ORLANDO, Fla. — Business owners thinking about selling their company must ask themselves a simple question — what is my business worth? In the search for answers, many business owners incorrectly look to their sales numbers, according to Barry Smith, Esq.
“Your sales numbers are irrelevant,” Smith said here at the 2010 AOPA National Assembly. “The issue is profitability. Is your business profitable? That is the bottom line.”
Smith said the evaluation range is 3 to 6 times your bottom line in order to determine your company’s worth. If your company makes $1 million a year in sales and your bottom line is 20%, then your company’s bottom line is $200,000. Therefore, your company, according to Smith, is worth anywhere from $600,000 to $1.2 million.

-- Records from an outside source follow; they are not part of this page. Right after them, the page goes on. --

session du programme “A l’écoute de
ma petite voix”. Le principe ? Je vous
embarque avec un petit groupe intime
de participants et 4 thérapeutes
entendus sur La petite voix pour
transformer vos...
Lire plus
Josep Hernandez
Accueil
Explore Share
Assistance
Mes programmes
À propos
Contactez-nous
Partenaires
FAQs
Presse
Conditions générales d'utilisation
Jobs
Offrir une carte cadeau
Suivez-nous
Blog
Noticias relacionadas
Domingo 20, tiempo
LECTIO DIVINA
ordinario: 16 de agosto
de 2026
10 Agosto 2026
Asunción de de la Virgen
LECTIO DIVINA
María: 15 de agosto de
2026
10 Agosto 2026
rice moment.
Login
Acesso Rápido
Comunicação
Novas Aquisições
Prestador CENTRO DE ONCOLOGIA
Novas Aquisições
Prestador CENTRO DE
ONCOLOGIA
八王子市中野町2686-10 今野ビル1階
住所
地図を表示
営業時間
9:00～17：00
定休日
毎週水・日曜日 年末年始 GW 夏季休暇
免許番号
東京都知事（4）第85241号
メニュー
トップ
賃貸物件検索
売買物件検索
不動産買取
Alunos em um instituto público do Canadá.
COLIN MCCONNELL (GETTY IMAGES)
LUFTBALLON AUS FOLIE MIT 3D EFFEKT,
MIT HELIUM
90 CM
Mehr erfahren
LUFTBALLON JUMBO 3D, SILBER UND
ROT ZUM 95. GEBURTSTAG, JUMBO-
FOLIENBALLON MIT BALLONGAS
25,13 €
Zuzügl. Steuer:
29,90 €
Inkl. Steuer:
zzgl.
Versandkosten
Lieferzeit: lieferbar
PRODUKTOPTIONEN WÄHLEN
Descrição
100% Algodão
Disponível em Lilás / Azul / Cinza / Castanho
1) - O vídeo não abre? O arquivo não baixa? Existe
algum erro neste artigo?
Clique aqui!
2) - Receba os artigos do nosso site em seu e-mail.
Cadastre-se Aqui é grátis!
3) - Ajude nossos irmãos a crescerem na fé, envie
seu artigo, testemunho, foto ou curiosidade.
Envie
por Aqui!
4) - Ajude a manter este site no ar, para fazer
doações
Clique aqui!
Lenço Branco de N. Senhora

The factors that determine the evaluation range include the buyer’s motivation, the geography of the company, your company’s balance sheet and if there are multiple interested parties. Multiple potential buyers raise the purchasing price of your company. But if the buyer sees a balance sheet filled with debt, they will quickly turn to other opportunities.
“I see it all the time, a company has $200,000 in receivables, maybe $200,000 in inventory and $500,000 in debt,” Smith said. “When you are buying a business, you are really buying the company’s balance sheet.”
According to Smith, Hanger Orthopedic Group Inc., is known to buy companies and for business owners looking to sell, they are a great exit strategy.
“They are interested, motivated and willing to write a check,” Smith said.
Smith advises his clients who are interested in selling their business to negotiate the right price and terms. It sounds simple, but owners must avoid the temptation of simply following the advice of friends or colleagues in the field. Business owners may be motivated to sell for numerous reasons, from wanting to enter a new field, to being burnt out from the paperwork and processes. Still, Smith suggested taking the time to talk to a professional who can negotiate for the highest purchase price.
“Most of the people I talk to, even after going through all the hoops, are unsuccessful,” Smith said. “The two parties just can not agree on terms or the employees hear about the sale and leave or the attorneys are becoming obstacles. Sometimes deals just don’t happen.”